═══ DATA PROVIDED ═══

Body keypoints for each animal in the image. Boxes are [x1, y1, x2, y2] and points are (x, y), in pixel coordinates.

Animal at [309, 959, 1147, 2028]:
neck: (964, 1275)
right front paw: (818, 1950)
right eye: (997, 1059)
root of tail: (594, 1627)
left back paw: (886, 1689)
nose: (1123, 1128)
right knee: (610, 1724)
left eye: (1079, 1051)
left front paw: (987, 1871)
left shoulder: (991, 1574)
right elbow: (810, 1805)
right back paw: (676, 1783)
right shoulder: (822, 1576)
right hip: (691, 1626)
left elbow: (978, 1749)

═══
═══ DATA PROVIDED ═══

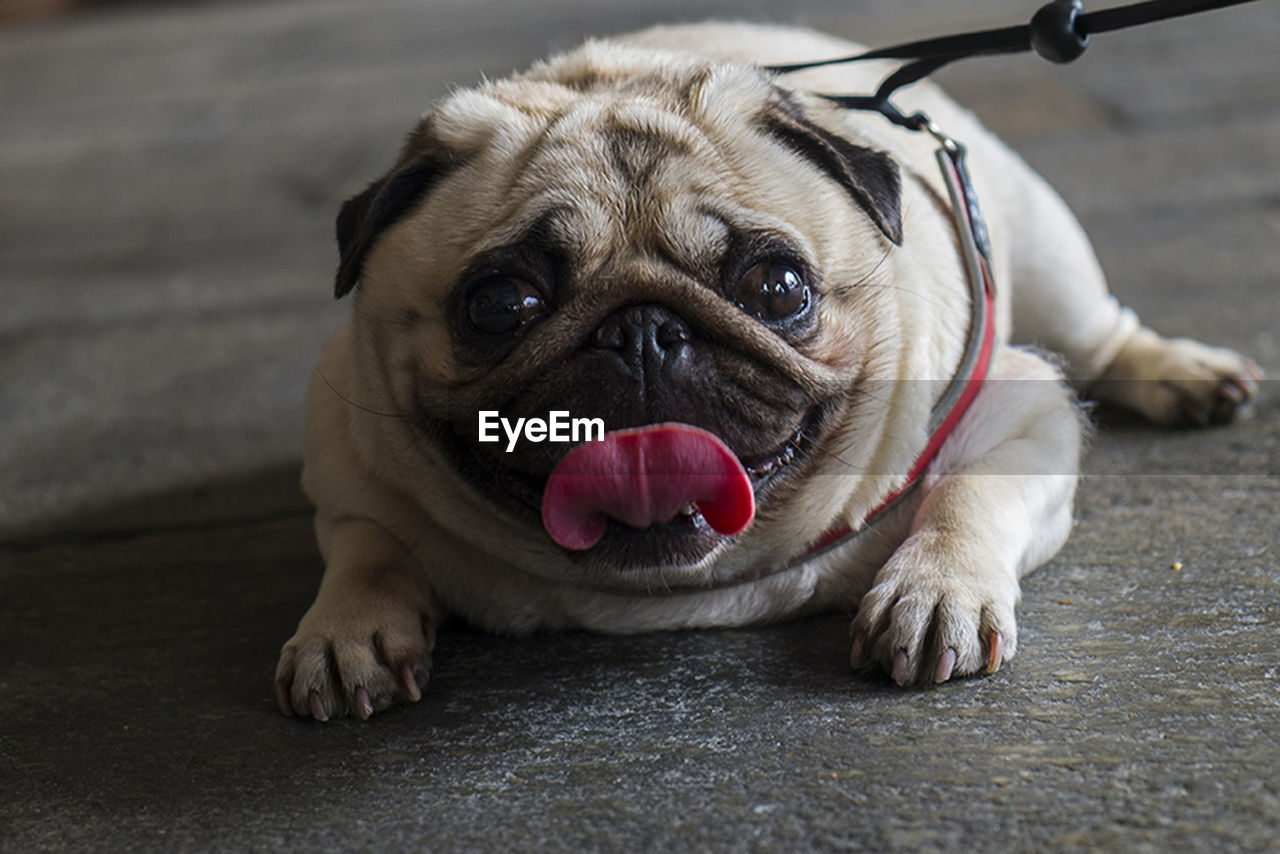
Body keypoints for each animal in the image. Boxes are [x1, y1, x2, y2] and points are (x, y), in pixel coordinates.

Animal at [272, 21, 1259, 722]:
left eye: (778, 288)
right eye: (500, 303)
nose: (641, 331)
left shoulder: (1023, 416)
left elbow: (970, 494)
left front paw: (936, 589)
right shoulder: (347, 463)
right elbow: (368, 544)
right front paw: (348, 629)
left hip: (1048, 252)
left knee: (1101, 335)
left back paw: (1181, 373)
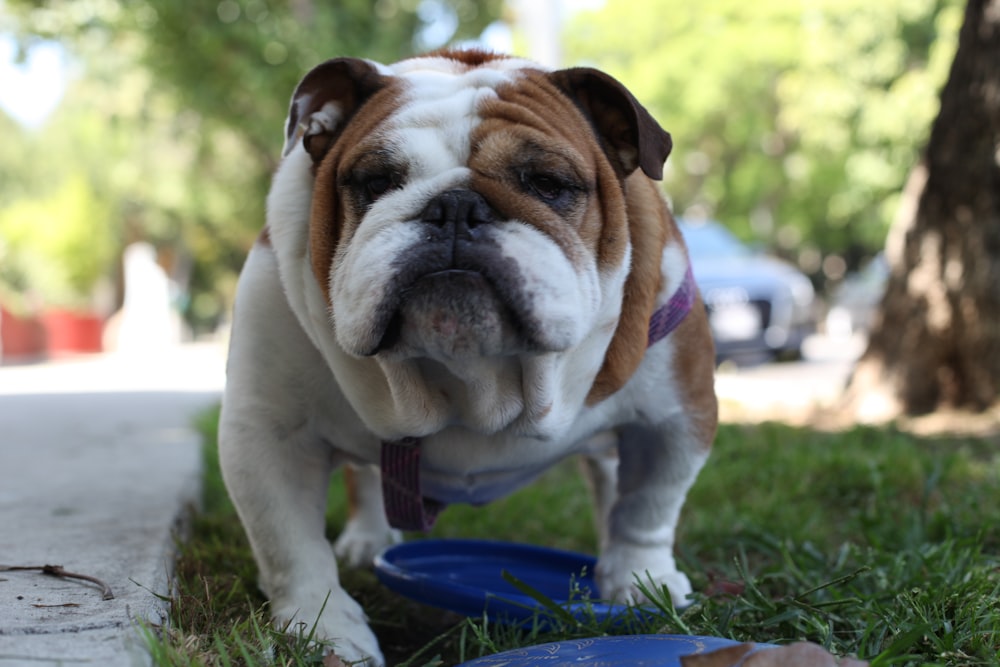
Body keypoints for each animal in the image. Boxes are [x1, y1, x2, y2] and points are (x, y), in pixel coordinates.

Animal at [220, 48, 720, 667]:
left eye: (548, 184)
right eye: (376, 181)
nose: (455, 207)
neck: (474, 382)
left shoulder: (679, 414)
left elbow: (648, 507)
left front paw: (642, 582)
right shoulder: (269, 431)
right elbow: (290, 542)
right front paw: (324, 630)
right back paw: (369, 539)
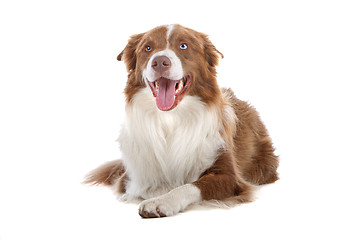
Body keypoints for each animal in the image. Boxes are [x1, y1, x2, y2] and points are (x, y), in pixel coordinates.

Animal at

═══

[YOUR TASK]
One number is the expected answer: the count of lines above that hold the word "elbow".

[OUTPUT OF THE EXERCISE]
6